A Visual Presentation and Lecture By Eric Nazarian
16 December 2024 Monday
18:30-20:00 (UTC+3)
Venue: Hrant Dink Foundation Anarad Hığutyun Building
Papa Roncalli Street, No:128, Harbiye, Şişli/İstanbul
Between 1895 and 1915, the motion picture industry bloomed across Europe and the United States, ushering in a revolutionary new era of image-making that would lead to the birth of Hollywood and the world film industry. This period also witnessed the decline of the Ottoman Empire in tandem with the 20th century’s First World War. The rapidly advancing evolution of motion picture technology spread across the United States and Europe as a new generation of image-makers and cinematographers started documenting the world visually and ushering in a new era of storytelling for the movies.
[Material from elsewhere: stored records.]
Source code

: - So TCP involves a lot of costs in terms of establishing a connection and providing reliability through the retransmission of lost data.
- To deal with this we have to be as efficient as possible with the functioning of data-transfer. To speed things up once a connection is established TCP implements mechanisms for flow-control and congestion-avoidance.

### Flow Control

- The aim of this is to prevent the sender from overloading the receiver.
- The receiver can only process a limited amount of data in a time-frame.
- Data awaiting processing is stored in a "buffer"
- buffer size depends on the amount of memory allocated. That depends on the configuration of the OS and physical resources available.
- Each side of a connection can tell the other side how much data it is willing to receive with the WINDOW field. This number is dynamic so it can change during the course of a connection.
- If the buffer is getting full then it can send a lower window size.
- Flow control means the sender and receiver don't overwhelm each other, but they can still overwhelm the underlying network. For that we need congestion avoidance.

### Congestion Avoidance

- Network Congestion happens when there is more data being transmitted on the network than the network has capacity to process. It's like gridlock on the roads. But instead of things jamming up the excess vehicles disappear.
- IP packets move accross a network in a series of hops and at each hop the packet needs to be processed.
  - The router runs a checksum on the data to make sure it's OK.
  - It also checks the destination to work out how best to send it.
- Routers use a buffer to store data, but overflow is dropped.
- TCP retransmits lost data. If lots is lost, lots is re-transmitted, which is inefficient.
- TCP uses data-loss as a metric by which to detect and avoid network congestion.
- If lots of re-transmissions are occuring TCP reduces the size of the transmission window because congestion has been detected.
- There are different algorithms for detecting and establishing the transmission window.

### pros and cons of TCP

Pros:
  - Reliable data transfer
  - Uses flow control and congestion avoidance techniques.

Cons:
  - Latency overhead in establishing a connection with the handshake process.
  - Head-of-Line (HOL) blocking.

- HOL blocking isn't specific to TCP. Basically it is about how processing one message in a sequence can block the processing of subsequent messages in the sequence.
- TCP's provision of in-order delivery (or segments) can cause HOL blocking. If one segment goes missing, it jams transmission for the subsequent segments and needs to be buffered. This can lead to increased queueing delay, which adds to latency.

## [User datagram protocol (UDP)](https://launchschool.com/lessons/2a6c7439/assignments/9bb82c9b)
The first part of Celluloid Exiles explores the origins of cinema during the Industrial Revolution and it’s impact on the first mainstream Hollywood movie about Armenians during the silent film era. The second part of the presentation focuses on the landmark filmmakers and films that surfaced from post-World War 1 Soviet Union, Europe and the United States, and their immediate and long-term influences on the Armenian odyssey in world cinema and popular culture today.
- The panel will be an in-person event.
- The language of the event is English.
- Please fill out the registration form.
Eric Nazarian
Eric Nazarian is a filmmaker and screenwriter, an honors graduate of USC’s School of Cinematic Arts, and a recipient of the Nicholl Fellowship for his screenplay Giants. His debut feature, The Blue Hour, starring Alyssa Milano, won multiple awards at international film festivals. He co-wrote Three Christs, starring Richard Gere and Peter Dinklage, and directed Tatanka, a film about the MMIW crisis, which premiered at the Rome Film Festival.
In addition to his filmmaking, Nazarian is a photojournalist whose work has appeared in the Los Angeles Times and MovieMaker. He is currently finishing Die Like a Man, a film about gun violence in L.A.'s Westside, and has developed a grassroots filmmaking program to combat gun violence. Recently, he was selected for Marcus Lyon’s Alta / A Human Atlas of a City of Angels project, which will premiere at the Getty in 2024.